Gros plan sur la cour de l'hôtel Carnavalet : l'effigie de Louis XIV


Nous n'y prêtons pratiquement plus attention tant les rues de Paris sont prodigues en la matière! Pourtant, la statuaire publique a bien des choses à nous apprendre quand on prend le temps d'en décrypter les codes. Tandis que sort très prochainement chez Blue Lion "Le Marais, ou l'invention de l'hôtel particulier", revenons brièvement sur une œuvre du parcours qui a bien des choses à nous dire...

Bien peu d’effigies royales publiques ont échappé au vandalisme révolutionnaire au sein de la capitale. De la statue équestre de Louis XIV que Girardon réalisa pour le centre de la place Louis-le-Grand (actuelle place Vendôme), il ne nous reste qu’un pied monumental que l’on peut admirer, non sans une certaine perplexité, au musée Carnavalet. C’est d’ailleurs dans la cour d’honneur de ce musée, consacré à l’histoire de Paris, que se trouve l’une des rares rescapées des destructions des années 1790. 

Antoine Coysevox, statue de Louis XIV




Il s’agit d’une statue de Louis XIV en pied réalisée en 1689 par Antoine Coysevox (1640-1720), futur directeur de l’Académie royale de peinture et de sculpture. Initialement conçue pour orner la cour de l’Hôtel de Ville de Paris, la sculpture a été remontée à cet emplacement en 1890, soit dix ans après que le musée ait ouvert ses portes au public. A y regarder de plus près, cette statue offre bien plus que le simple souvenir de l’allégeance de la municipalité parisienne à l’égard de son roi. 

Louis XIV apparaît ici en imperator, c'est-à-dire en chef des armées, vêtu du costume militaire traditionnel antique ; le sculpteur y a pourtant associé un accessoire fort contemporain qu’est l’importante perruque que portait alors le roi. Il ne s’agit pas là d’une fantaisie de l’auteur, mais de l’emploi d’une iconographie officielle et codifiée, propre à Louis XIV, qui se met en place avec le décor de la Galerie des Glaces dirigé par Le Brun au début des années 1680. Elle se retrouve dans nombre d’effigies royales publiques de cette époque - parmi lesquelles la statue de François Girardon préalablement citée. Tout en refusant l’assimilation complète et fréquente jusque-là du souverain à la figure du héros antique ou mythologique, cette iconographie nous plonge au cœur du XVIIe siècle et des festivités de sa vie de Cour. En effet c’est vêtu de la sorte que le jeune roi dut  probablement apparaître lors du célèbre Carrousel des Tuileries de 1662 où il interprétait le rôle de chef militaire d’un quadrille à la romaine. 

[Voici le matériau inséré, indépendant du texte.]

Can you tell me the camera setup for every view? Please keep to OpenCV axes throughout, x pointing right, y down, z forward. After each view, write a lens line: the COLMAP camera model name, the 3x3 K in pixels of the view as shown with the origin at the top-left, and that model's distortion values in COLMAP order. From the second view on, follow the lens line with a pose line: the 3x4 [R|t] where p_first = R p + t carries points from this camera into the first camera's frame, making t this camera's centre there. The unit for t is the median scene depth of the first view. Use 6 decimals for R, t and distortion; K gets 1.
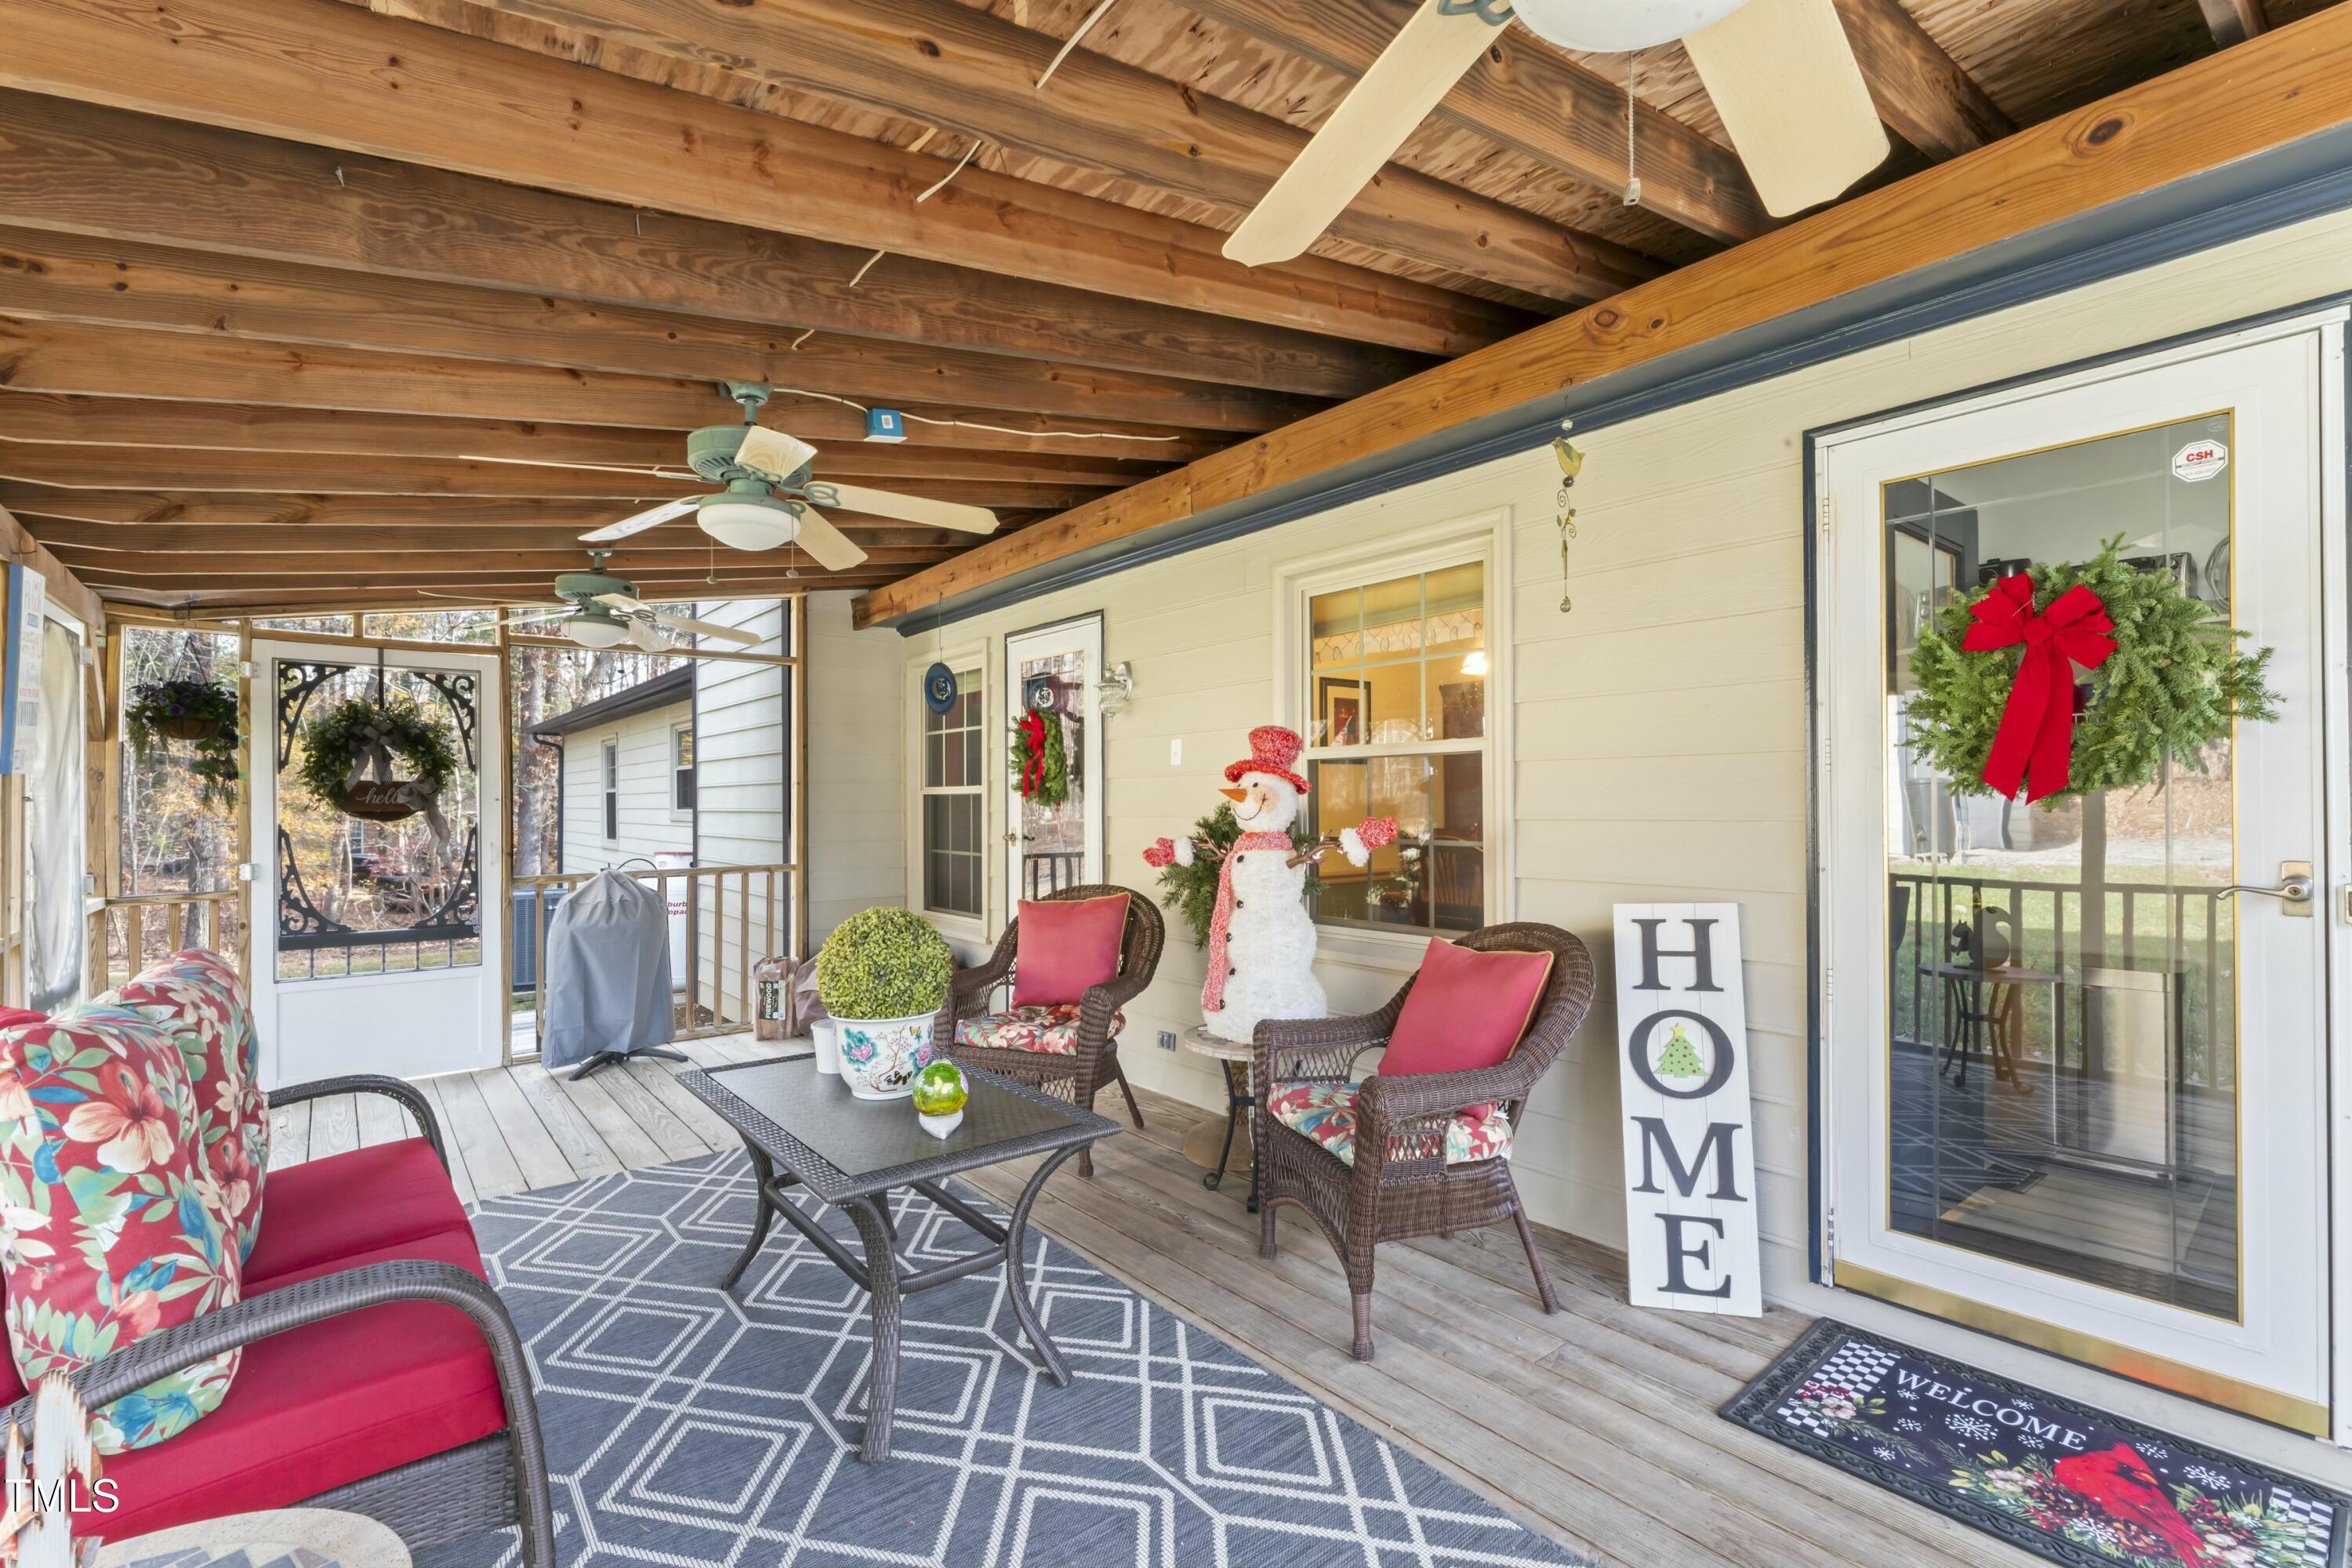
lens RADIAL K [[1020.4, 0, 1184.4], [0, 1020.4, 797.3], [0, 0, 1]] dist [0.001612, -0.000110]
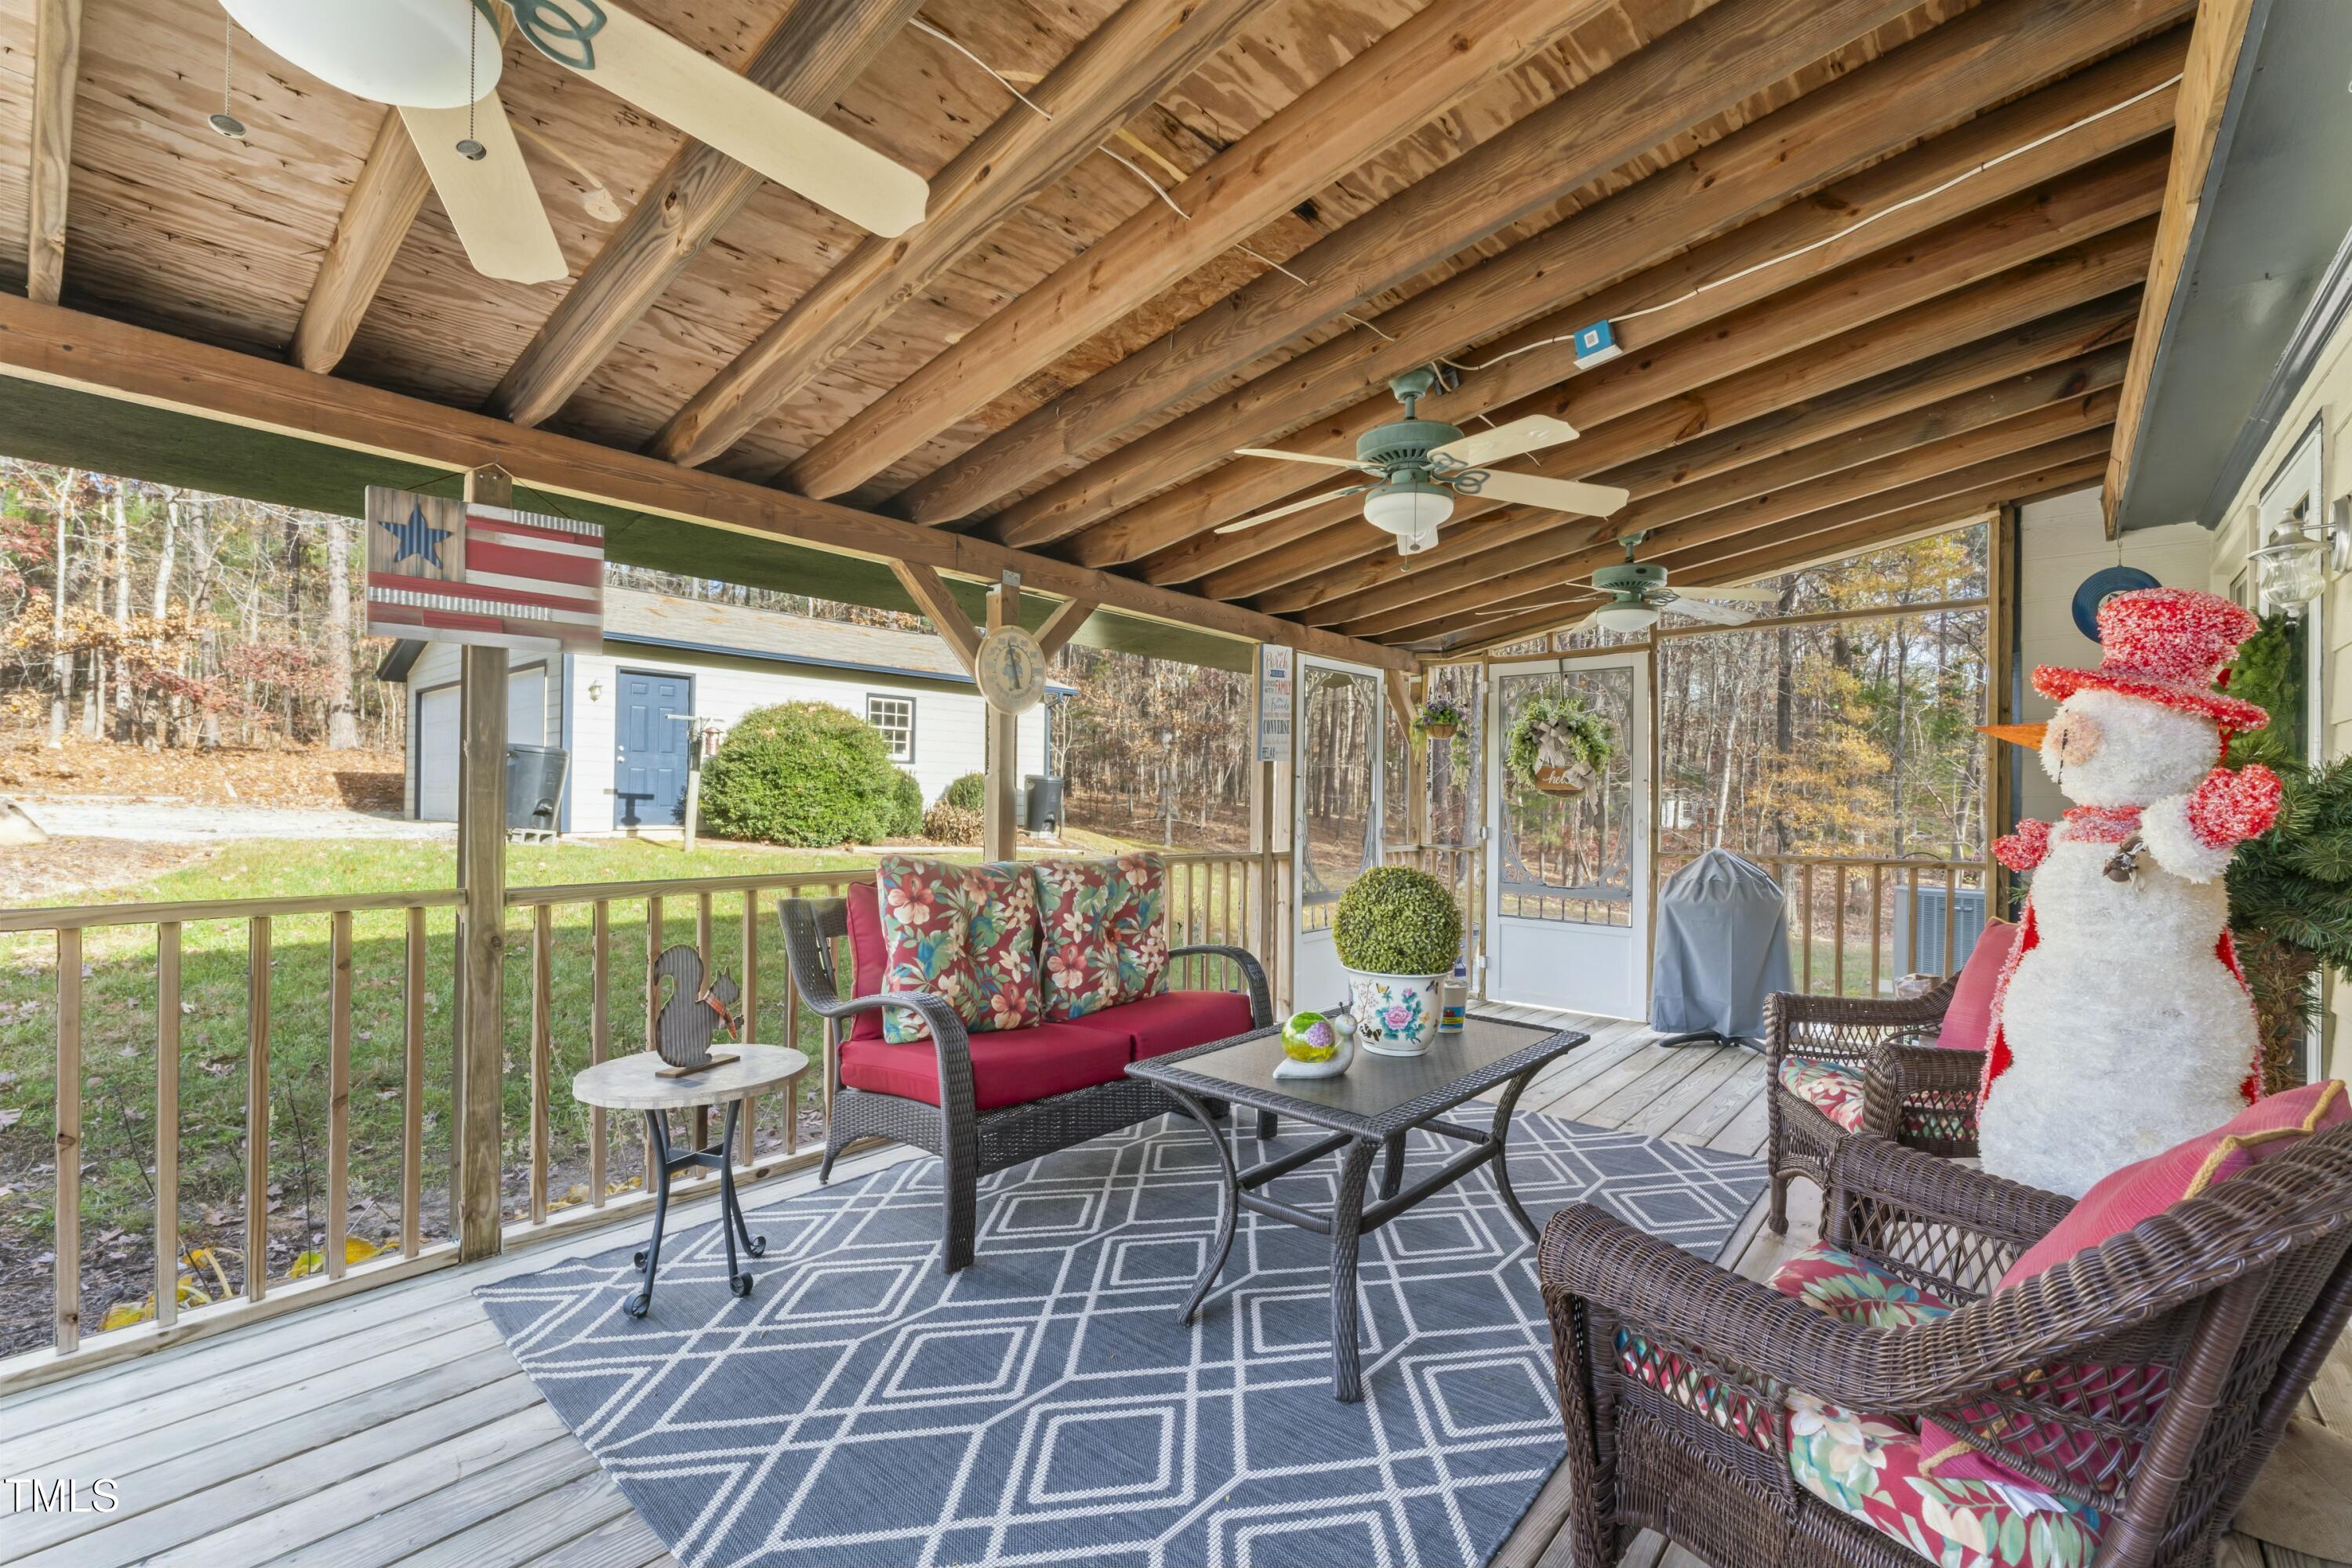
lens RADIAL K [[1020.4, 0, 1182.7], [0, 1020.4, 784.9], [0, 0, 1]] dist [0.001612, -0.000110]
pose [[0.175232, -0.006558, -0.984505, 0.674820], [-0.007417, 0.999941, -0.007981, 0.040838], [0.984499, 0.008700, 0.175173, 0.636696]]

Louis XIV dans la galerie des Glaces
Des attributs mythologiques complètent ici toutefois la référence à l’antique, allusion à la victoire du bien -qu’incarne le Roi-Soleil- dans la lutte contre les forces du mal : la dépouille du lion de Némée, traditionnellement associée à Hercule, image de la force, gît aux pieds du roi, tandis qu’au niveau de sa taille grimace un masque de Méduse, en référence à la ruse employée par Persée pour vaincre la terrible Gorgone. Louis XIV est ainsi figuré en souverain moderne et pacificateur, parfaitement inscrit dans son temps et parmi ses contemporains, mais qui par sa force et son intelligence est l’héritier direct des empereurs de la Rome antique.   

Le message est clair et renforcé par les deux bas-reliefs allégoriques en bronze qui ornent toujours le piédestal : l’Ange de la France expulsant l’Hérésie, à droite et La distribution d’aliments aux pauvres, à gauche. A l’origine, la statue était entourée d’un important décor dont subsiste un médaillon de marbre réalisé également par Coysevox, retrouvé et acquis récemment par le musée Carnavalet (2007). L’œuvre, datée de 1682, représente Louis XIV recevant les hommages de la Ville de Paris, identifiable par l’emblématique nef que l’on aperçoit à l’arrière-plan.